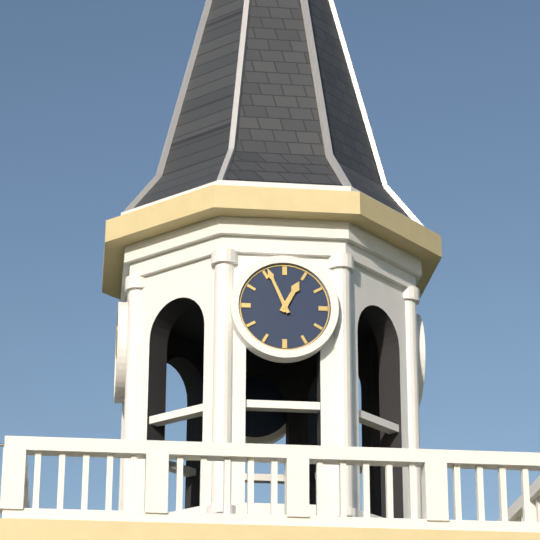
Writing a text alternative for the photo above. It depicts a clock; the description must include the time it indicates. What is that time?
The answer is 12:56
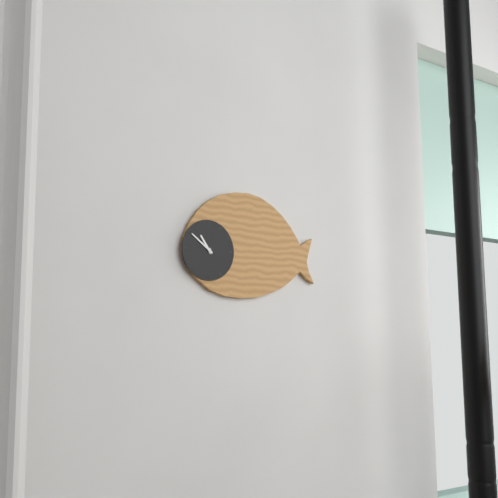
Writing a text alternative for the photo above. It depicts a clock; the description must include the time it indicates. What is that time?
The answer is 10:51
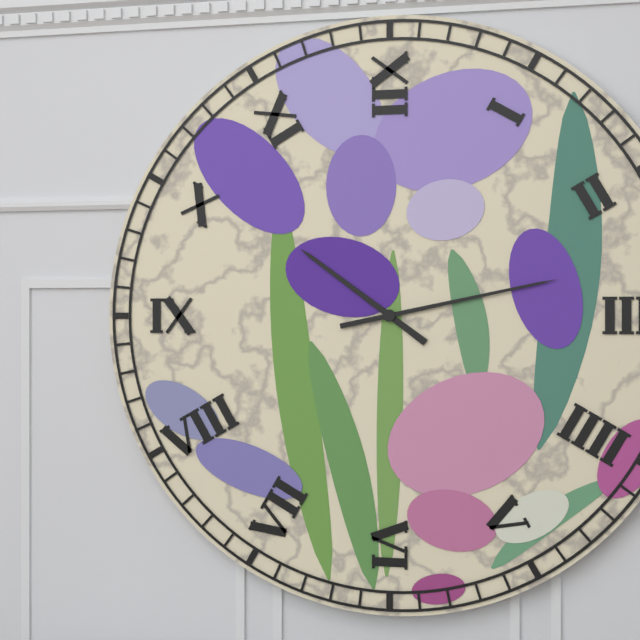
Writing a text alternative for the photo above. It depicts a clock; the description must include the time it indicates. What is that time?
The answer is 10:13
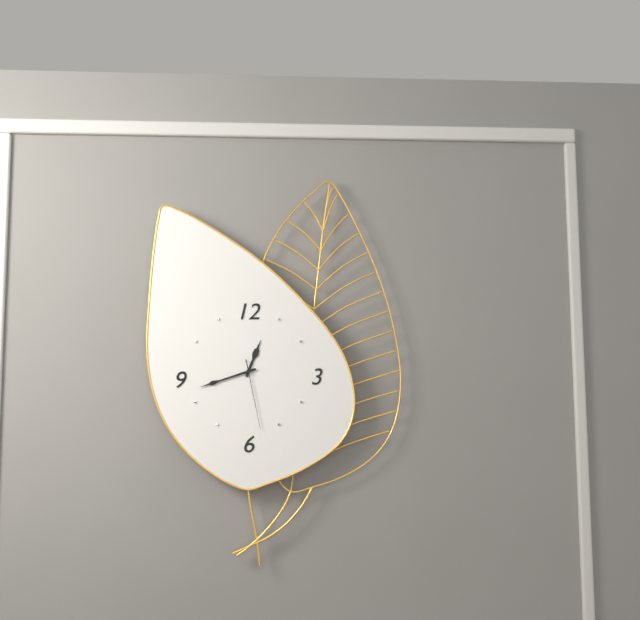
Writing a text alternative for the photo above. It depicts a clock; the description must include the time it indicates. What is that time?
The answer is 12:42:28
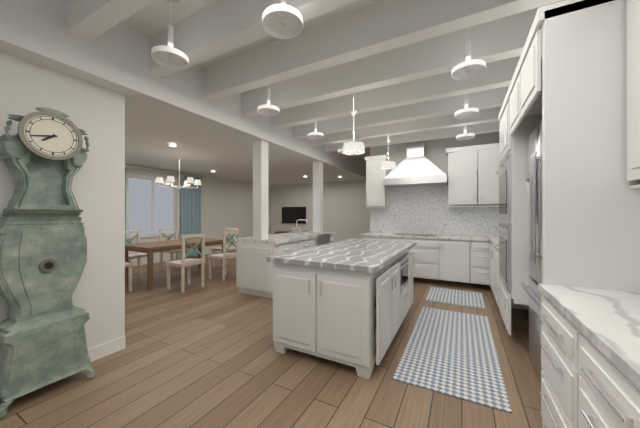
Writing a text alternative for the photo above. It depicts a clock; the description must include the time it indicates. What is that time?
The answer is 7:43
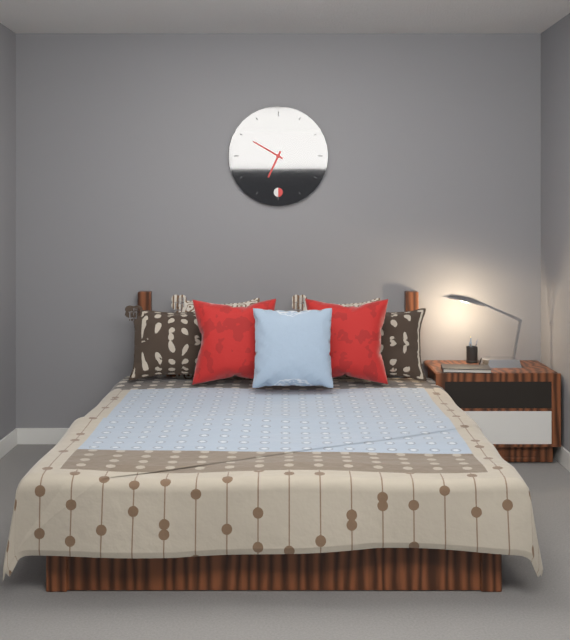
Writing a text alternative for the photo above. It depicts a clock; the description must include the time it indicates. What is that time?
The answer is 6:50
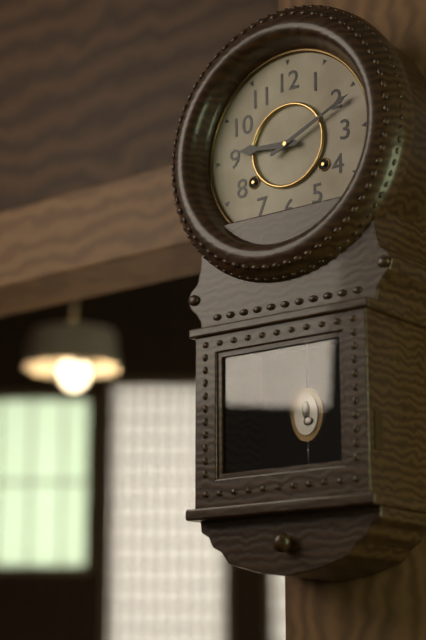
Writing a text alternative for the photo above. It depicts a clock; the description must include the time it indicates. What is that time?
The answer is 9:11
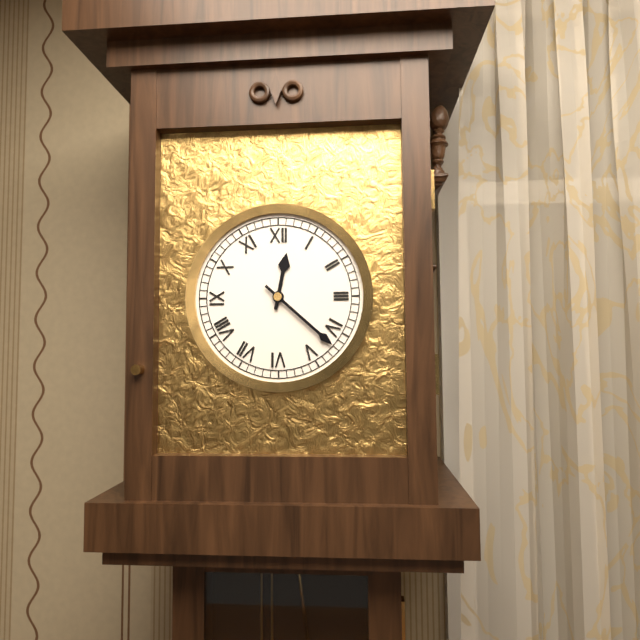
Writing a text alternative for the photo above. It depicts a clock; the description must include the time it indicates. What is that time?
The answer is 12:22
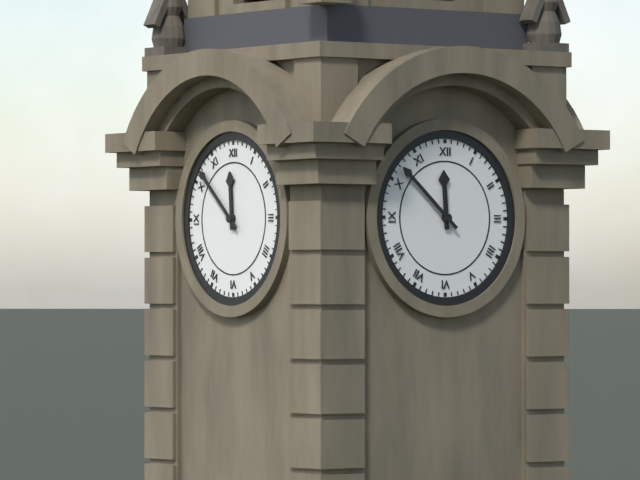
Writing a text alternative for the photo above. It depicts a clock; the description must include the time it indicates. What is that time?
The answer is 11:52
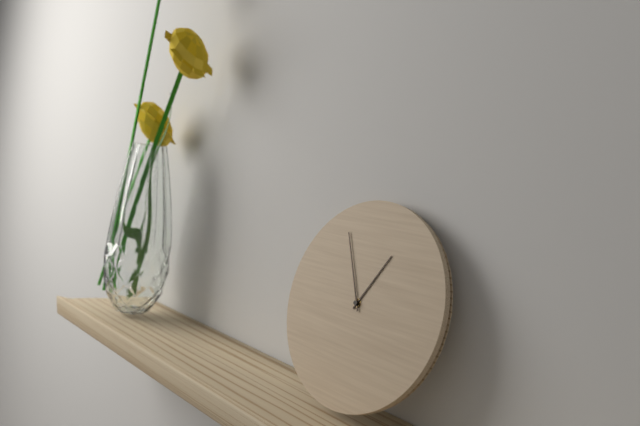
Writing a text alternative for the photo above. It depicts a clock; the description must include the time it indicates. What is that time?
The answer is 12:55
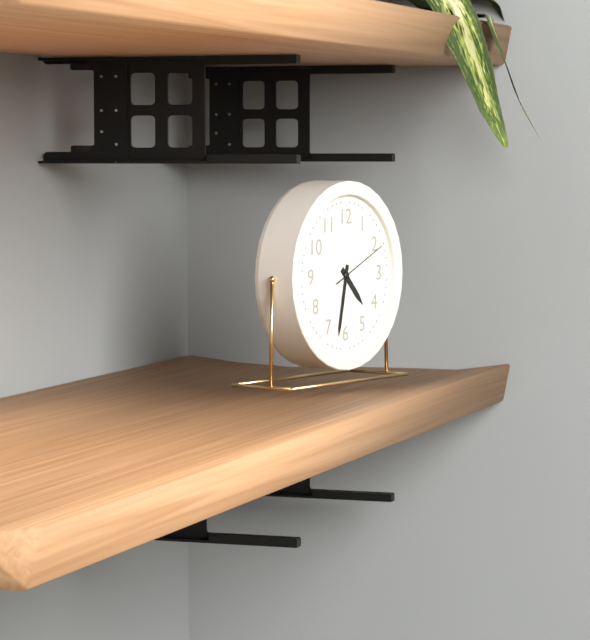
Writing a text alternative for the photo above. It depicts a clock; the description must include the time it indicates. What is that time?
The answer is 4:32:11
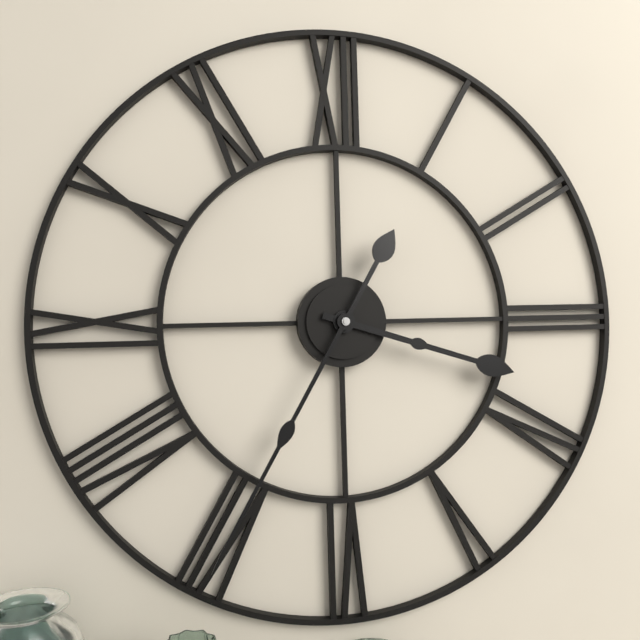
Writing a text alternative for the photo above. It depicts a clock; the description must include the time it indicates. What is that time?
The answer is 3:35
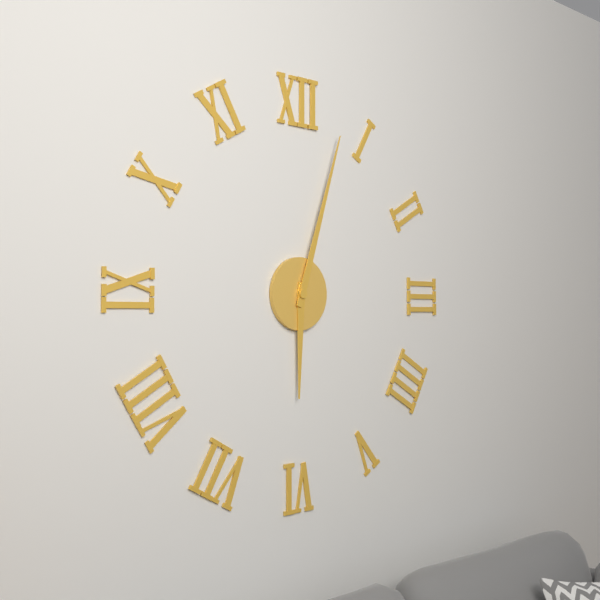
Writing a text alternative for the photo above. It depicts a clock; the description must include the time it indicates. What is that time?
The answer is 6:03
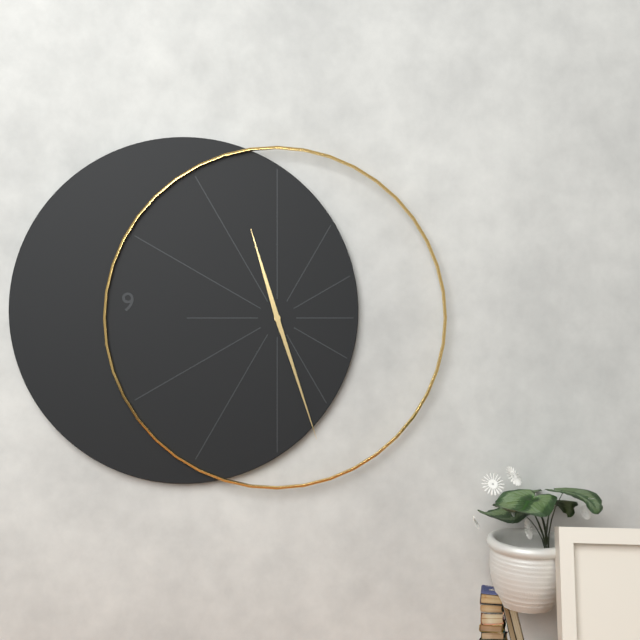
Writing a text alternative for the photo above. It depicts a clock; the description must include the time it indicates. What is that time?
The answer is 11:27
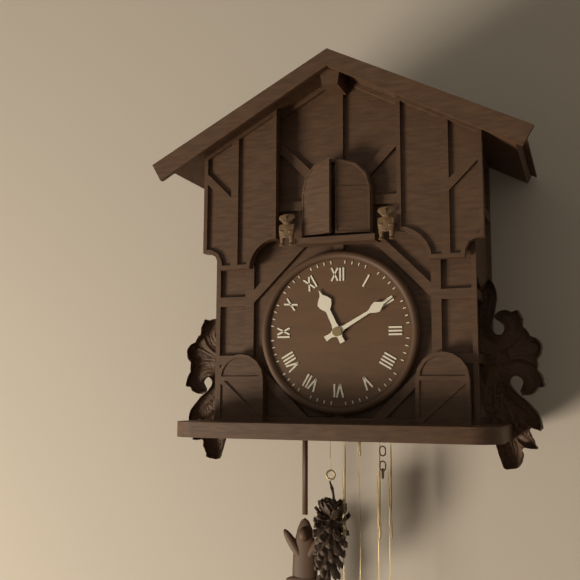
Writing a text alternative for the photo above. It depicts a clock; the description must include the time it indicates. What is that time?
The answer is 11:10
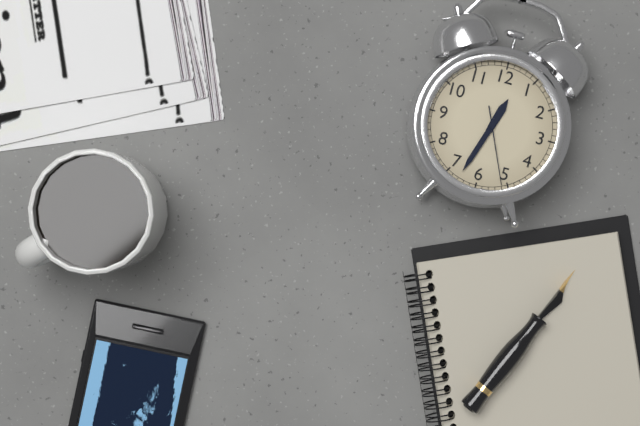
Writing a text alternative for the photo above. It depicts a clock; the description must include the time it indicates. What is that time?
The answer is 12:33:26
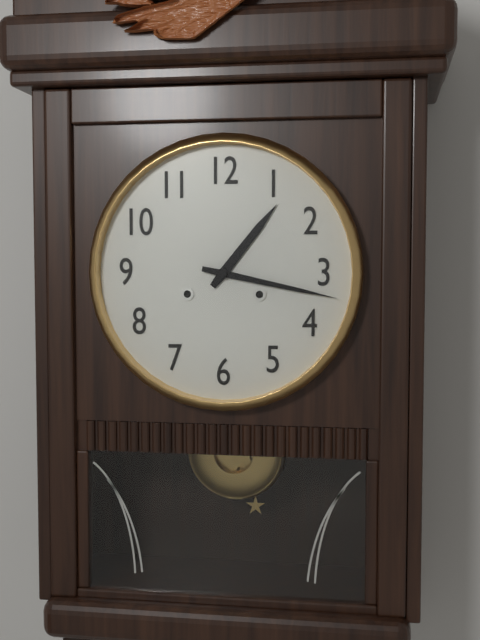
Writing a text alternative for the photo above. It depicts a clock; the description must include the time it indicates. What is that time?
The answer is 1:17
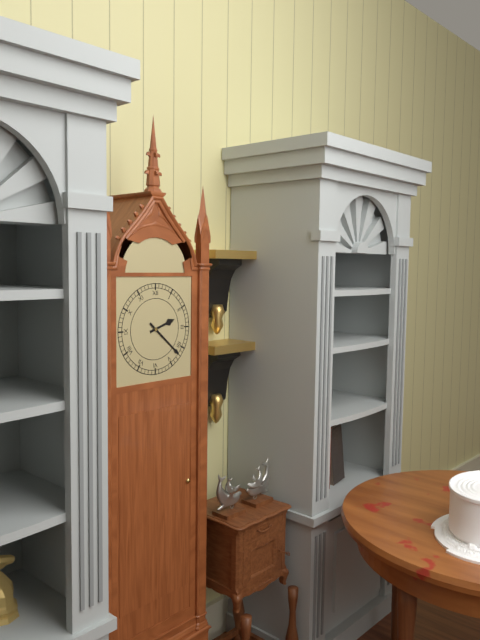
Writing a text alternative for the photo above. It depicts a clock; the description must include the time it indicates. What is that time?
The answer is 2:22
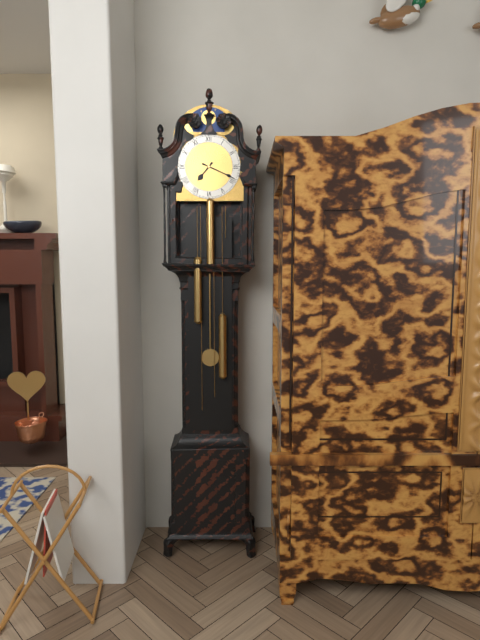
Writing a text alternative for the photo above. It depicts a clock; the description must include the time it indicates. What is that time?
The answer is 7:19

= = = =

REQUIRED WORK ▸ Could you copy every line of text from the entries above, word for word, and leave out the pictures?

RESULT FOR THIS TASK ▸
Writing a text alternative for the photo above. It depicts a clock; the description must include the time it indicates. What is that time?
The answer is 12:56
Writing a text alternative for the photo above. It depicts a clock; the description must include the time it indicates. What is that time?
The answer is 10:51
Writing a text alternative for the photo above. It depicts a clock; the description must include the time it indicates. What is that time?
The answer is 10:13
Writing a text alternative for the photo above. It depicts a clock; the description must include the time it indicates. What is that time?
The answer is 12:42:28
Writing a text alternative for the photo above. It depicts a clock; the description must include the time it indicates. What is that time?
The answer is 7:43
Writing a text alternative for the photo above. It depicts a clock; the description must include the time it indicates. What is that time?
The answer is 6:50
Writing a text alternative for the photo above. It depicts a clock; the description must include the time it indicates. What is that time?
The answer is 9:11
Writing a text alternative for the photo above. It depicts a clock; the description must include the time it indicates. What is that time?
The answer is 12:22
Writing a text alternative for the photo above. It depicts a clock; the description must include the time it indicates. What is that time?
The answer is 11:52
Writing a text alternative for the photo above. It depicts a clock; the description must include the time it indicates. What is that time?
The answer is 12:55
Writing a text alternative for the photo above. It depicts a clock; the description must include the time it indicates. What is that time?
The answer is 4:32:11
Writing a text alternative for the photo above. It depicts a clock; the description must include the time it indicates. What is that time?
The answer is 3:35
Writing a text alternative for the photo above. It depicts a clock; the description must include the time it indicates. What is that time?
The answer is 6:03
Writing a text alternative for the photo above. It depicts a clock; the description must include the time it indicates. What is that time?
The answer is 11:27
Writing a text alternative for the photo above. It depicts a clock; the description must include the time it indicates. What is that time?
The answer is 11:10
Writing a text alternative for the photo above. It depicts a clock; the description must include the time it indicates. What is that time?
The answer is 12:33:26
Writing a text alternative for the photo above. It depicts a clock; the description must include the time it indicates. What is that time?
The answer is 1:17
Writing a text alternative for the photo above. It depicts a clock; the description must include the time it indicates. What is that time?
The answer is 2:22
Writing a text alternative for the photo above. It depicts a clock; the description must include the time it indicates. What is that time?
The answer is 7:19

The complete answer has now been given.